Tiyatro Festivali için bir başka ilden geldim. Üç etkinlik için bilet almıştım ancak bir etkinlik dışında, İstanbul Mon amour da benim için hayal kırıklığı oldu. Süreyya Operası Sahnesi muhteşem bir sahneydi. Orada ne izledik anlamış değilim. Dekoru görünce heyecanlanmıştım ama sunulan hayal kırıklığıydı. Dans gösterisi desem değildi... Ne senkron vardı ne estetik ne de anlatım bütünlüğü. Sinevizyon da sunulanlar ise çok daha fenaydı...
Ahmet Hulusi Vapuru çok güzeldi... Evet dedim işte İstanbul'u şimdi anlatacaklar sanırım ve yaşamaya başlayacağız... Ve öyle oldu...
Ama sonrasında ki İMÇ, yine hayal kırıklığı. Ben müzik festivaline katılmak istemedim ki diye söylendim kendi kendime...

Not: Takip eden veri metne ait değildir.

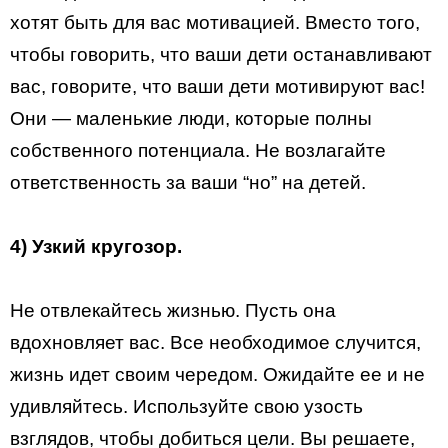
хотят быть для вас мотивацией. Вместо того,
чтобы говорить, что ваши дети останавливают
вас, говорите, что ваши дети мотивируют вас!
Они — маленькие люди, которые полны
собственного потенциала. Не возлагайте
ответственность за ваши “но” на детей.
4) Узкий кругозор.
Не отвлекайтесь жизнью. Пусть она
вдохновляет вас. Все необходимое случится,
жизнь идет своим чередом. Ожидайте ее и не
удивляйтесь. Используйте свою узость
взглядов, чтобы добиться цели. Вы решаете,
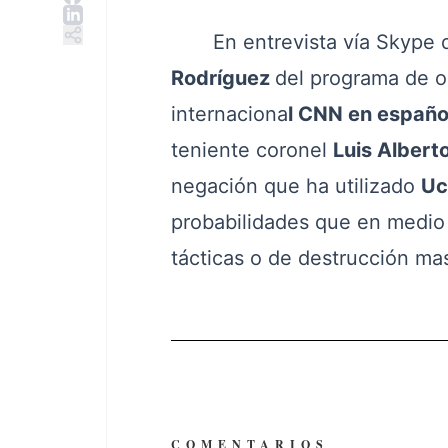
En entrevista vía Skype de
Rodríguez
del programa de op
internaciona
l CNN en españo
teniente coronel
Luis Alberto
negación que ha utilizado
Uc
probabilidades que en medio 
tácticas o de destrucción ma
COMENTARIOS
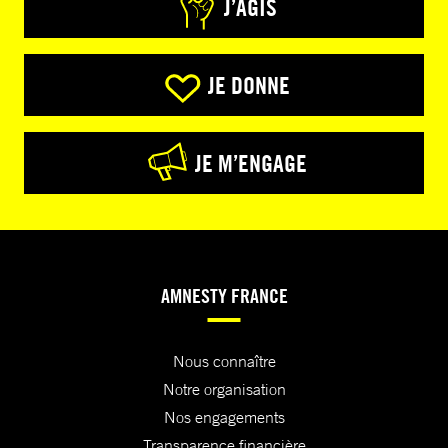
J’AGIS
JE DONNE
JE M’ENGAGE
AMNESTY FRANCE
Nous connaître
Notre organisation
Nos engagements
Transparence financière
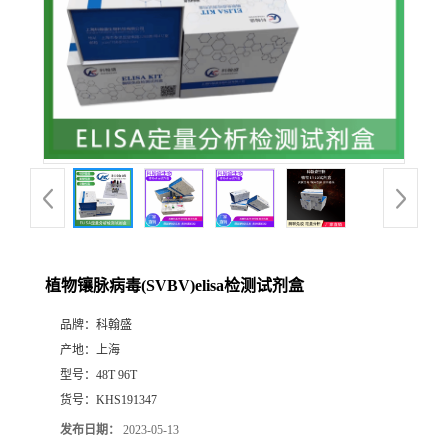
植物镶脉病毒(SVBV)elisa检测试剂盒
品牌：
科翰盛
产地：
上海
型号：
48T 96T
货号：
KHS191347
发布日期：
2023-05-13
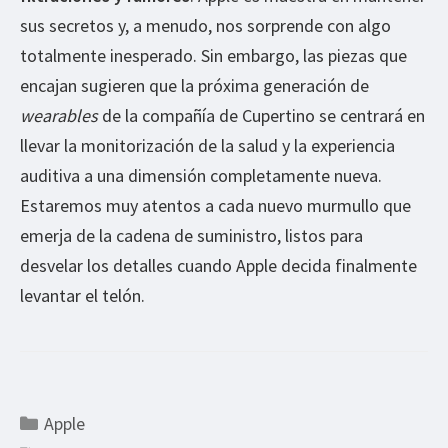
sus secretos y, a menudo, nos sorprende con algo
totalmente inesperado. Sin embargo, las piezas que
encajan sugieren que la próxima generación de
wearables
de la compañía de Cupertino se centrará en
llevar la monitorización de la salud y la experiencia
auditiva a una dimensión completamente nueva.
Estaremos muy atentos a cada nuevo murmullo que
emerja de la cadena de suministro, listos para
desvelar los detalles cuando Apple decida finalmente
levantar el telón.
Categorías
Apple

Sonrasında Kanyon AVM'ye geçtik ki yine umutluydum artık bir tiyatro preformansı izleriz belki diye... Ama o da olmadı...

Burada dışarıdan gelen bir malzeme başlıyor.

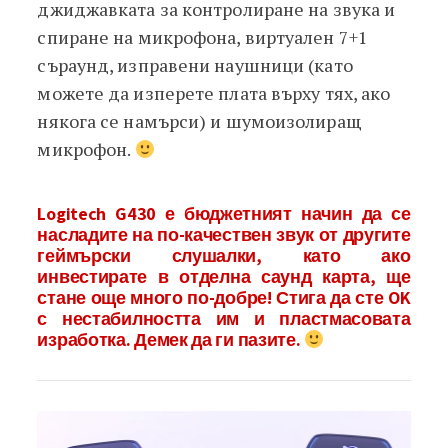
джиджавката за контролиране на звука и
спиране на микрофона, виртуален 7+1
съраунд, изправени наушници (като
можете да изперете плата върху тях, ако
някога се намърси) и шумоизолиращ
микрофон.
Logitech G430 е бюджетният начин да се
насладите на по-качествен звук от другите
геймърски слушалки, като ако
инвестирате в отделна саунд карта, ще
стане още много по-добре! Стига да сте OK
с нестабилността им и пластмасовата
изработка. Демек да ги пазите.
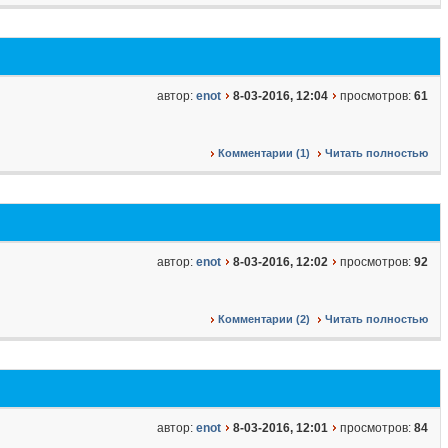
автор:
enot
8-03-2016, 12:04
просмотров:
61
Комментарии (1)
Читать полностью
автор:
enot
8-03-2016, 12:02
просмотров:
92
Комментарии (2)
Читать полностью
автор:
enot
8-03-2016, 12:01
просмотров:
84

En son Galatasaray Lisesi salonunda tiyatro izlemek güzeldi.
Işıl hocanın, herkesin göremediği bir istanbul'u göstermesini umut etmiştim aslında, olmadı ya da kendisi gösterdi ama ben göremedim...
Oyunu bu akşam izledim. Tiyatroda daha önce izlemeye alışık olduğumuz klasik oyun türlerini darmadağınık eden bir oyundu. Söze karşıydı, sahne spotlarına, kostüme, dekora en önemlisi müziğe karşıydı. Oyun süresince tüm sesler (özellikle)gıcır gıcır strafor kazıma-parçalama-sürüme sesi, çok farklı bir frekansta verilen titan konuşma sesleri, efektler, ışıklar, sis makinası, dağılan ve sahnede süpürülerek tozutulan strafor zerreleri, hepsi izleyenleri özellikle rahatsız etmek için yapılmıştı adeta. Bu anlamda izleyiciyi rahatsız etmeyi başardı bence. Ancak çok zorlamama rağmen oyundan hiç bir şey anlamadım. Özgün olmak ve sanat yapmak adına, anlatımda bu denli öznel bir yol seçilmesi ne derece doğru bilemedim.